Your answer must be an exact copy of the records below, with no pictures in it.

Items from a dataset
☆ ☆ ☆
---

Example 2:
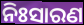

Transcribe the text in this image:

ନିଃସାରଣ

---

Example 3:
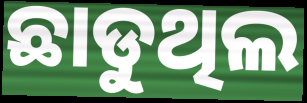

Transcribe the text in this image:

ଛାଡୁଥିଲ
☆ ☆ ☆
Your response>
---

Example 2:

Transcribe the text in this image:

ନିଃସାରଣ

---

Example 3:

Transcribe the text in this image:

ଛାଡୁଥିଲ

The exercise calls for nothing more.